▶ Selected extract
****

Photo by Google DeepMind
Deep learning is a branch of the machine learning model based on neural networks. In the other machine model, the data processing to find the meaningful features is often done manually or relying on domain expertise; however, deep learning can mimic the human brain to discover the essential features, increasing the model performance.
There are many applications for deep learning models, including facial recognition, fraud detection, speech-to-text, text generation, and many more. Deep learning has become a standard approach in many advanced machine learning applications, and we have nothing to lose by learning about them.
To develop this deep learning model, there are various library frameworks we can rely upon rather than working from scratch. In this article, we will discuss two different libraries we can use to develop deep learning models: PyTorch and Lighting AI. Let’s get into it.
PyTorch is an open-source library framework to train deep-learning neural networks. PyTorch was developed by the Meta group in 2016 and has grown in popularity. The rise of popularity was thanks to the PyTorch feature that combines the GPU backend library from Torch with Python language. This combination makes the package easy to follow by the user but still powerful in developing the deep learning model.
There are a few standout PyTorch features that are enabled by the libraries, including a nice front-end, distributed training, and a fast and flexible experimentation process. Because there are many PyTorch users, the community development and investment were also massive. That is why learning PyTorch would be beneficial in the long run.

****

▶ Data supplied
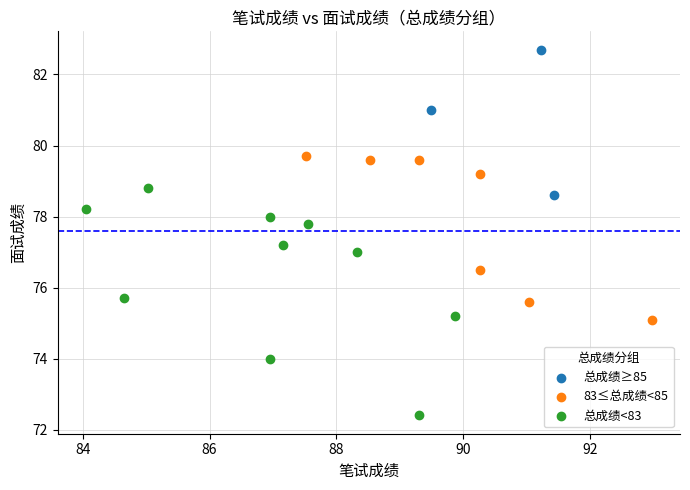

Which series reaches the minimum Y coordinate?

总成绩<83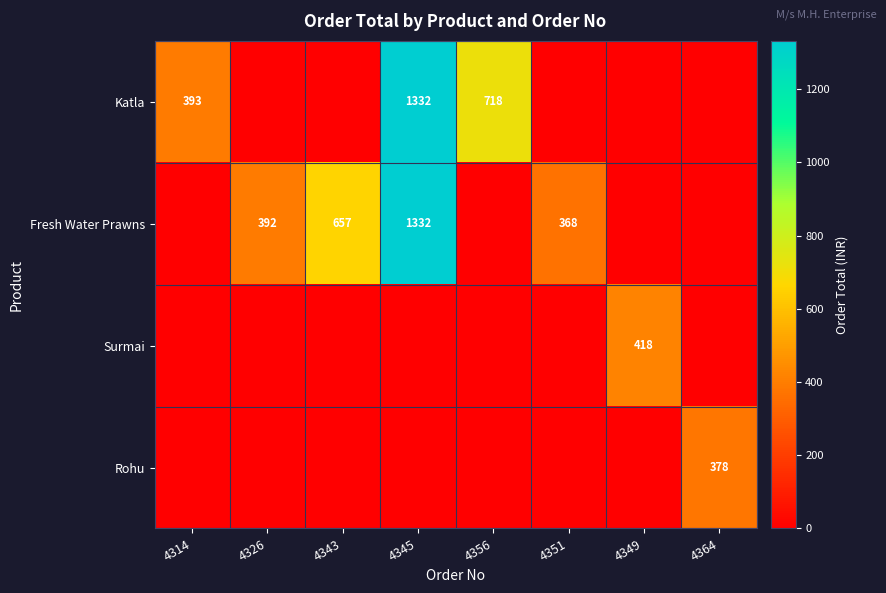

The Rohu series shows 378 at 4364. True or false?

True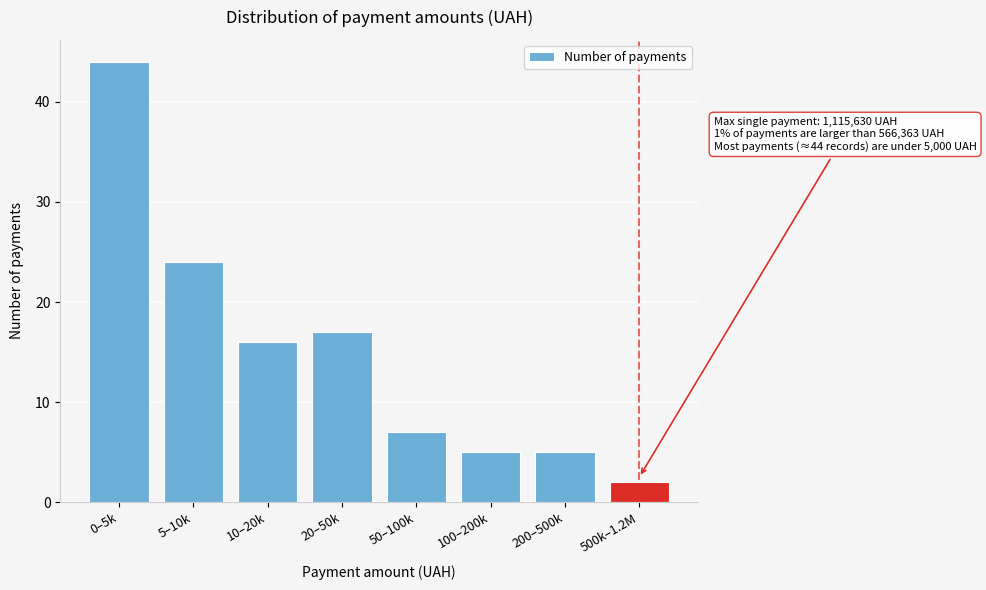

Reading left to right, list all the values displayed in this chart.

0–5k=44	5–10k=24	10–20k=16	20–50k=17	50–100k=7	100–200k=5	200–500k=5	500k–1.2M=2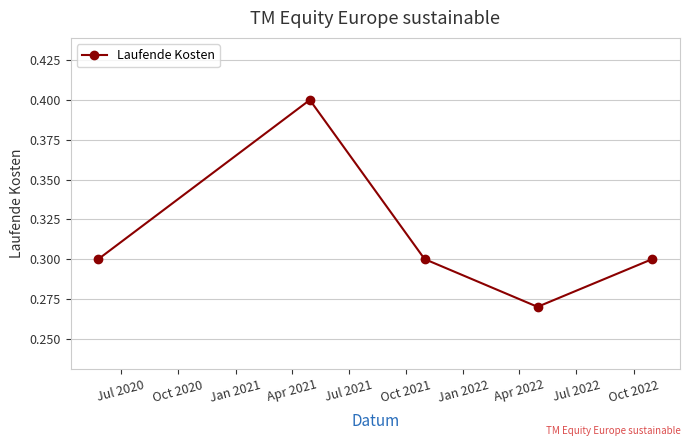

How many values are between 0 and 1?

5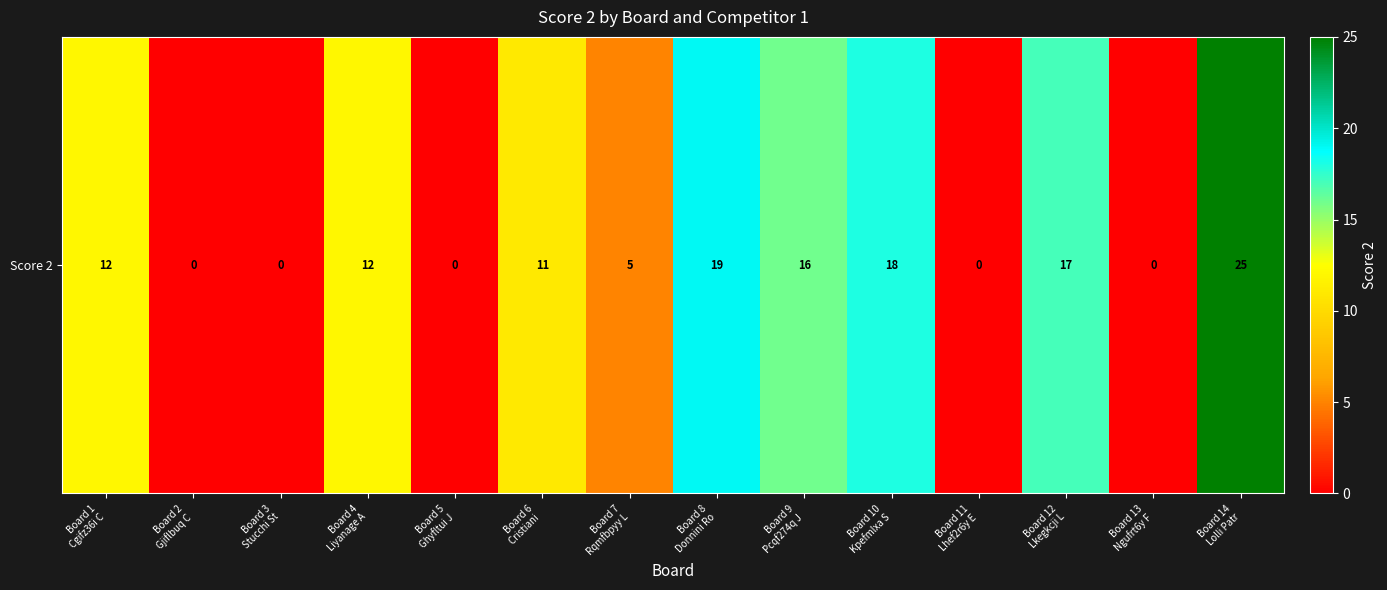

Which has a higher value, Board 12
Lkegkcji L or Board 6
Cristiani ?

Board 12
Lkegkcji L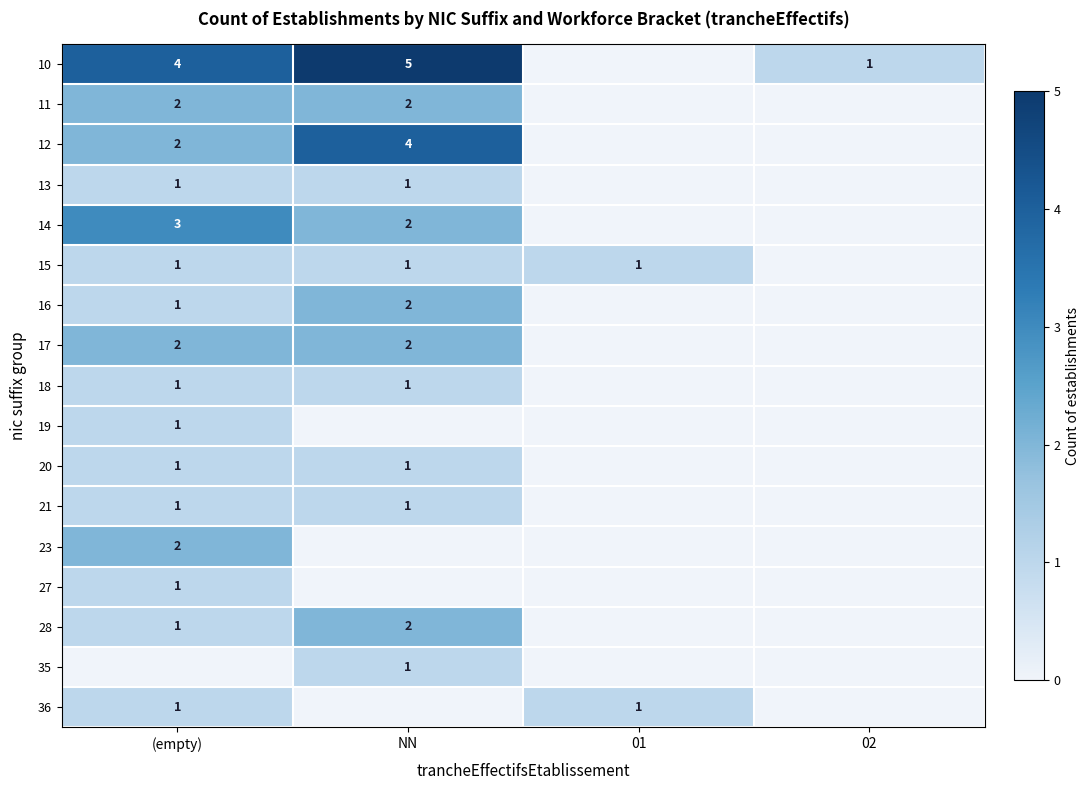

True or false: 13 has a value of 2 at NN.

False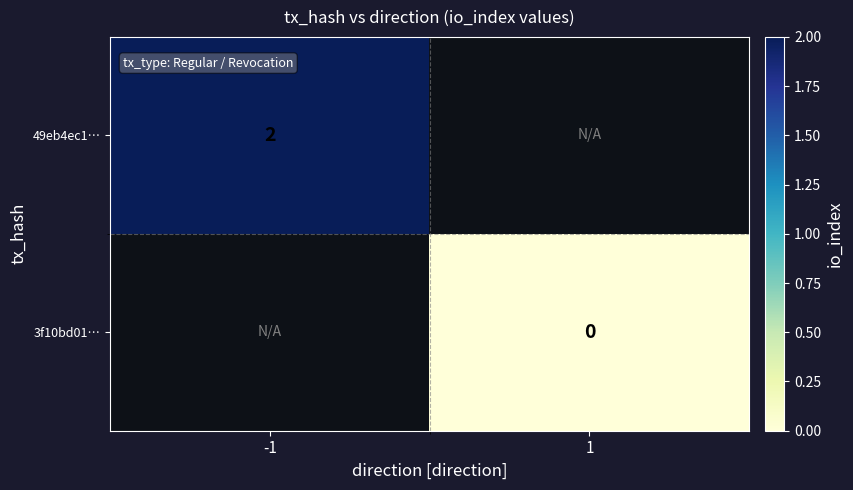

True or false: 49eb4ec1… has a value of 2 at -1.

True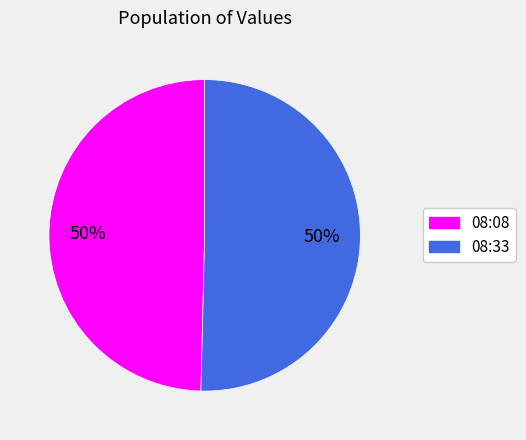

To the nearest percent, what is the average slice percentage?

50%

****

▶ Description of the task
According to the text on deep learning libraries, who developed PyTorch, and in what year?

▶ Response below
The Meta group developed PyTorch in 2016.